**Passage shown**
The Amendment is more fully described in the accompanying Information Statement.  The Written Consent was in accordance with the Delaware General Corporation Law (“DGCL”), our Articles of Incorporation and our bylaws, each of which permits that any action which may be taken at a meeting of the shareholders may also be taken by the written consent of the holders of a majority of the voting power to approve the action at a meeting.  The accompanying Information Statement is being furnished to all of our shareholders in accordance with Section 14(c) of the Securities Exchange Act of 1934, as amended (the “Exchange Act”), and the rules promulgated by the U.S. Securities and Exchange Commission (“SEC”) thereunder, solely for the purpose of informing our shareholders of the action taken by the Written Consent before it becomes effective.   This information statement will be mailed on or about April 10, 2015 to stockholders of the Record Date.

 

Pursuant to the Written Consent on March 25, 2015, the Majority Stockholders approved the Amendment to increase the authorized capital stock of the Company from 975,000,000 shares to 1,975,000,000 shares, such that the capital stock of the Company will consist of 1,970,000,000 shares of common stock, par value $0.01 per share, and 5,000,000 shares of preferred stock, par value $0.01 per share (the “Action”).

 

The Action was unanimously approved by our Board of Directors on March 25, 2015.

 

This Information Statement contains a brief summary of the material aspects of the Action approved by the Board and the Majority Stockholders.

 

 

 

WE ARE NOT ASKING YOU FOR A PROXY AND YOU ARE REQUESTED NOT TO SEND A PROXY

  

 

 
 

 

  

WE ARE NOT ASKING YOU FOR A PROXY AND YOU ARE REQUESTED NOT TO SEND A PROXY

 

RECOMMENDATION OF THE BOARD OF DIRECTORS

 

ABOUT THE INFORMATION STATEMENT

 

What is the Purpose of the Information Statement?

 

This Information Statement is being furnished to you pursuant to Section 14 of the Exchange Act to notify our shareholders of certain corporate actions taken by the Majority Stockholders pursuant to the Written Consent.  In order to eliminate the costs and management time involved in obtaining proxies and in order to effect the Action as early as possible to accomplish the purposes hereafter described, the Board elected to seek the written consent of the Majority Stockholders to reduce the costs and implement the Action in a timely manner.

 

Who is Entitled to Notice?

 

Each outstanding share of Common Stock as of record on the Record Date will be entitled to notice of the actions to be taken pursuant to the Written Consent. 

 

What Vote is Required to Approve the Action?

 

The affirmative vote of Majority Stockholders of the Company outstanding on the Record Date is required for approval of the Action.  As of the Record Date, the Company had 235,490,851 shares of Common Stock issued and outstanding.  Each share of Common Stock entitles its holder to one vote on each matter submitted to the shareholders.  Each share of our Series I Preferred Stock has the equivalent of 25 votes on each matter submitted to stockholders. As a result, the Majority Stockholders’ holdings represent 79.0% of the total outstanding votes. Because the Majority Stockholders, holding a majority of the voting rights of the Company as of the close of business on the Record Date, voted in favor of the Action, no other shareholder consents will be obtained in connection with this Information Statement.

**Data for analysis**
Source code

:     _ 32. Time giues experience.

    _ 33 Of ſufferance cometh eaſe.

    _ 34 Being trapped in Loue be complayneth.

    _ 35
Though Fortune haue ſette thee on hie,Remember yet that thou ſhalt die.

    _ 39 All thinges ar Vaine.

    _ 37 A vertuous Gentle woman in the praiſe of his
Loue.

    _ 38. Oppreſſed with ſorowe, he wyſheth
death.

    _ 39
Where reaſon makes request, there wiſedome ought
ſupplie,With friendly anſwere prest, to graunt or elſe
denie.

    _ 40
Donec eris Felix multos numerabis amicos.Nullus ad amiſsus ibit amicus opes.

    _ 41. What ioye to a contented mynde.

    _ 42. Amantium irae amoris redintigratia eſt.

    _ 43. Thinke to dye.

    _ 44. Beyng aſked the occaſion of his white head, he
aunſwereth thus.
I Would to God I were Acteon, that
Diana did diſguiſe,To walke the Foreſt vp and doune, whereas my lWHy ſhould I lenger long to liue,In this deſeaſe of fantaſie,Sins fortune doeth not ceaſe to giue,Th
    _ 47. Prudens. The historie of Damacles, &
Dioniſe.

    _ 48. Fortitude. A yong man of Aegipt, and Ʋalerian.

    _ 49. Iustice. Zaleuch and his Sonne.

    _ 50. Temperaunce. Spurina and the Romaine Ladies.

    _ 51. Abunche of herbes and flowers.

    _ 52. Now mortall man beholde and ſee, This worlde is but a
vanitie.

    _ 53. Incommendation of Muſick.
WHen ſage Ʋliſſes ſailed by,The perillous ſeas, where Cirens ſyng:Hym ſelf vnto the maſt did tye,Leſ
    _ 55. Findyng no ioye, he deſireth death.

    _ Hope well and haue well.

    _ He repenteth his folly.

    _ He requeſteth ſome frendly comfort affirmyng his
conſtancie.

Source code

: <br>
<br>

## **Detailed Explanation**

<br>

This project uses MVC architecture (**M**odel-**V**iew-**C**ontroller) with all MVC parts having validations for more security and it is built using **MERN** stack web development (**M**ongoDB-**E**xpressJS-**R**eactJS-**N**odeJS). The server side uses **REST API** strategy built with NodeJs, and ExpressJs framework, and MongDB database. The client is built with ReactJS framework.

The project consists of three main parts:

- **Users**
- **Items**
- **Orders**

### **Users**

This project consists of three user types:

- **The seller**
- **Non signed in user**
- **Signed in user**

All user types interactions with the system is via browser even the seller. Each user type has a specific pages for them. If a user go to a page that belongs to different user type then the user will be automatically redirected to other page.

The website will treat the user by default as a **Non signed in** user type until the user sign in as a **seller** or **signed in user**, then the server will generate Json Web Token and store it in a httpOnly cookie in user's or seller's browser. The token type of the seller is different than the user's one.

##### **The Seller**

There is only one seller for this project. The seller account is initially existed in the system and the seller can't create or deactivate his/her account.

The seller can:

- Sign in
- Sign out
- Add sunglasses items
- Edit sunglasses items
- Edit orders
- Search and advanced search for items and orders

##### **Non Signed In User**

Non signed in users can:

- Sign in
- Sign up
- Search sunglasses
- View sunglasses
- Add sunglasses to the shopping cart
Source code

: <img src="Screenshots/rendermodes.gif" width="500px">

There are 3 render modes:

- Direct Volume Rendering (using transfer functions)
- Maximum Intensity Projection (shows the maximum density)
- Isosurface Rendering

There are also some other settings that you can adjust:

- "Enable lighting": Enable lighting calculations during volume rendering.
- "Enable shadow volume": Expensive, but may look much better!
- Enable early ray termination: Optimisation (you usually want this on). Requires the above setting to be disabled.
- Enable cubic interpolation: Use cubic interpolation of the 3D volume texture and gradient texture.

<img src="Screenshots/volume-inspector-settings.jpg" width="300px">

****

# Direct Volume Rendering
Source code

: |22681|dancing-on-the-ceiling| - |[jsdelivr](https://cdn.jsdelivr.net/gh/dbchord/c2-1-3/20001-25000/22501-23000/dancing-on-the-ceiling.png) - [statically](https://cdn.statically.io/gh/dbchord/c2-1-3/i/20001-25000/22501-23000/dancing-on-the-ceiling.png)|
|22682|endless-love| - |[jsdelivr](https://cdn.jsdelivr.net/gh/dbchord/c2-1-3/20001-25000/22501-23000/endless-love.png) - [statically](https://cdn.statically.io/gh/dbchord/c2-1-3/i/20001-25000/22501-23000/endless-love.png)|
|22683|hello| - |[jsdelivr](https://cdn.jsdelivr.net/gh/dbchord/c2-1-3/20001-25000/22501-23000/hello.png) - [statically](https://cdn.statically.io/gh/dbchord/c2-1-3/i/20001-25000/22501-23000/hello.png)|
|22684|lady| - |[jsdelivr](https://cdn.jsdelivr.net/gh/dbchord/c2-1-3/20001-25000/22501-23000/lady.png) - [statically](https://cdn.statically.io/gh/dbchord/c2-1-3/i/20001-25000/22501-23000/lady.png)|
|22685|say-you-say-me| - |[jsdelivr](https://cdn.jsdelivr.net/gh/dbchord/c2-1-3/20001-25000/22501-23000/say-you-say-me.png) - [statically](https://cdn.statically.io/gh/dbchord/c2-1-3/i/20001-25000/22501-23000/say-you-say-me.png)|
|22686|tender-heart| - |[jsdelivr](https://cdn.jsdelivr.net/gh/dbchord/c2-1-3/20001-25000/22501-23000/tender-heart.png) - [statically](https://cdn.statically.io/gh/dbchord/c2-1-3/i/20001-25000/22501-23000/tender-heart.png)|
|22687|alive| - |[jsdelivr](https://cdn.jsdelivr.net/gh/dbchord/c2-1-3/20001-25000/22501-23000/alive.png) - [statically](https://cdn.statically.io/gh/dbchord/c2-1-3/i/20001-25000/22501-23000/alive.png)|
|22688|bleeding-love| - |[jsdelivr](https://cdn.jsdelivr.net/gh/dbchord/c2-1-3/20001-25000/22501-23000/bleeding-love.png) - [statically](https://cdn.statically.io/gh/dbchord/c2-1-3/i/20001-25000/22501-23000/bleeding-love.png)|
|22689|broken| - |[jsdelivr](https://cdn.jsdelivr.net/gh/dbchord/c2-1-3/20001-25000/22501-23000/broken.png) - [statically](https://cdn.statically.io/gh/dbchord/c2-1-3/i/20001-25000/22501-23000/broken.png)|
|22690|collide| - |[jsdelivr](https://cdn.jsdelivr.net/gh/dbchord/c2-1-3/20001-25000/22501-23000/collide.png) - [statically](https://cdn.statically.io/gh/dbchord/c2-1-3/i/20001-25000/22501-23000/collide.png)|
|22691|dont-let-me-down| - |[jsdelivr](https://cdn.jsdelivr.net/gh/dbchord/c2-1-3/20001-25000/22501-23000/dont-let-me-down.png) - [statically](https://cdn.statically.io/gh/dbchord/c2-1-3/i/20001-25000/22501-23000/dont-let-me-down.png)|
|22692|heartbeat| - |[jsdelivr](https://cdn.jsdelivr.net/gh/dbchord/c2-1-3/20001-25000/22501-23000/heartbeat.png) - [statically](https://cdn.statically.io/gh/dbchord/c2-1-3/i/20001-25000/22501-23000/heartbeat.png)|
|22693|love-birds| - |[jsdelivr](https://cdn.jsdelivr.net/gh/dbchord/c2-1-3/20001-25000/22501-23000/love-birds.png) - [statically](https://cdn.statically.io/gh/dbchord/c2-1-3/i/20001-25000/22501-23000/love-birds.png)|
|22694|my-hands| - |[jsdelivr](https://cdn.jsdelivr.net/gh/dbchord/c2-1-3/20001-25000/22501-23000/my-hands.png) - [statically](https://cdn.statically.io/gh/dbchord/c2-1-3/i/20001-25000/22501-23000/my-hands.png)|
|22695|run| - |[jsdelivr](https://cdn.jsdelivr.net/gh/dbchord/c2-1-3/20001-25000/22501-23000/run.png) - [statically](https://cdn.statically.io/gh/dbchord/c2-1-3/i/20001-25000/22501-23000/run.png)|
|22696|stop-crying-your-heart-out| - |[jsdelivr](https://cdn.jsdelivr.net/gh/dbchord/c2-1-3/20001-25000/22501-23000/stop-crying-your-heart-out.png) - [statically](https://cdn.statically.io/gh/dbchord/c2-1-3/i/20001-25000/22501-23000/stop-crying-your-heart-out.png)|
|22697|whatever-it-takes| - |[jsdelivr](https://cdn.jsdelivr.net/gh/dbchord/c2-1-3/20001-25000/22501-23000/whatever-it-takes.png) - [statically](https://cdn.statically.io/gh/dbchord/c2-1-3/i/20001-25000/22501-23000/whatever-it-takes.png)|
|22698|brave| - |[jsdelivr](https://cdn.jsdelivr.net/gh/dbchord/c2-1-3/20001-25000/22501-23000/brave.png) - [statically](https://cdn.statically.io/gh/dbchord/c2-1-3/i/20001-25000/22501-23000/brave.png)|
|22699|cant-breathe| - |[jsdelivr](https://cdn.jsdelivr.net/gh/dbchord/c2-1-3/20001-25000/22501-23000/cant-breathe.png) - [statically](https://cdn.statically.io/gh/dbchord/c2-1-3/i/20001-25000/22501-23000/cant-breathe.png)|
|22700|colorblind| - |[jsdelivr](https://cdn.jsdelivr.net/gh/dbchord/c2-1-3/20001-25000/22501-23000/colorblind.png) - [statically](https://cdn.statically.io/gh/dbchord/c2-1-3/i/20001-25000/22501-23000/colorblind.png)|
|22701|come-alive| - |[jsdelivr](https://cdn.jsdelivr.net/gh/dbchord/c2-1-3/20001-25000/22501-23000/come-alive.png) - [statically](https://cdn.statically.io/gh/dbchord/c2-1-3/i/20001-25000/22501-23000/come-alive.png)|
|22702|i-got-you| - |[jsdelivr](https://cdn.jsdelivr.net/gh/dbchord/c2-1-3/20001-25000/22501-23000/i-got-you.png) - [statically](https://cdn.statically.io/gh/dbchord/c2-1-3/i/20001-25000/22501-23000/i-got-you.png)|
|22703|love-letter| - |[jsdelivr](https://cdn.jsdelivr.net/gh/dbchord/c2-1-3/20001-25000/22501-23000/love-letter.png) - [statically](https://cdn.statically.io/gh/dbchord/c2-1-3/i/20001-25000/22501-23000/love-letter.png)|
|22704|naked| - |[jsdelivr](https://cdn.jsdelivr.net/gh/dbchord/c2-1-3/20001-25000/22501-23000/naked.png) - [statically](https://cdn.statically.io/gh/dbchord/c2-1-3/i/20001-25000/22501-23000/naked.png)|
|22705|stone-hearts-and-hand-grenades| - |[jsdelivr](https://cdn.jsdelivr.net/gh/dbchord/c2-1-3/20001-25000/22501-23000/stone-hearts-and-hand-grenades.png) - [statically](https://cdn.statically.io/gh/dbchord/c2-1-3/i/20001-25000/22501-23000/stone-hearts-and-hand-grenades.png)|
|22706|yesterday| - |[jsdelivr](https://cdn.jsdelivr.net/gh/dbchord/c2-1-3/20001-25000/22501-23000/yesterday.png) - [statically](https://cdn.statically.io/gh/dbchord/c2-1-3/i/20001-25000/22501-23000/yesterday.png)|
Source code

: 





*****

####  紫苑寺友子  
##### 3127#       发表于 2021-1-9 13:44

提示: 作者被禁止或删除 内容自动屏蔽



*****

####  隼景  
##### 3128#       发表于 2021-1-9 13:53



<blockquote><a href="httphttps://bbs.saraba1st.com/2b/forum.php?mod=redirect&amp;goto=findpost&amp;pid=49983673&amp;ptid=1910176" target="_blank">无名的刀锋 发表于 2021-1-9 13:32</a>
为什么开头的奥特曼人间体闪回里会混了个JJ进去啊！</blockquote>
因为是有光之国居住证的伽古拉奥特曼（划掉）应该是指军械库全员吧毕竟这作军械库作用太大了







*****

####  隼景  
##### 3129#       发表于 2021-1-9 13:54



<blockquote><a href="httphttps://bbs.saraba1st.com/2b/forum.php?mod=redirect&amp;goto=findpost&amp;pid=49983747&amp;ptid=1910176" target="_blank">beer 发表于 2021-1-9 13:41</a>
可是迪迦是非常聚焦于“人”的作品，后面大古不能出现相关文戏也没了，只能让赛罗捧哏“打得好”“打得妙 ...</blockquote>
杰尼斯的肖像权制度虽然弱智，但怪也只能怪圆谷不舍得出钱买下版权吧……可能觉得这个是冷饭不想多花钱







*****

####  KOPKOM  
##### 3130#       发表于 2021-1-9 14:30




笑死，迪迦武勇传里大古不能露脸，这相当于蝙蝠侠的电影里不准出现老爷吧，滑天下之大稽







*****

**Check your understanding**
1. Why does the information statement excerpt say no other shareholder consents will be obtained? Answer in one to three sentences.
2. Can you reproduce the information statement excerpt from "ABOUT THE INFORMATION" up to and including "Entitled to Notice?"?

**Task answers**
1. No other consents are needed because the Majority Stockholders, who held a majority of the Company's voting rights at the close of business on the Record Date, voted in favor of the Action. Their holdings make up 79.0% of the total outstanding votes.

2.
ABOUT THE INFORMATION STATEMENT

 

What is the Purpose of the Information Statement?

 

This Information Statement is being furnished to you pursuant to Section 14 of the Exchange Act to notify our shareholders of certain corporate actions taken by the Majority Stockholders pursuant to the Written Consent.  In order to eliminate the costs and management time involved in obtaining proxies and in order to effect the Action as early as possible to accomplish the purposes hereafter described, the Board elected to seek the written consent of the Majority Stockholders to reduce the costs and implement the Action in a timely manner.

 

Who is Entitled to Notice?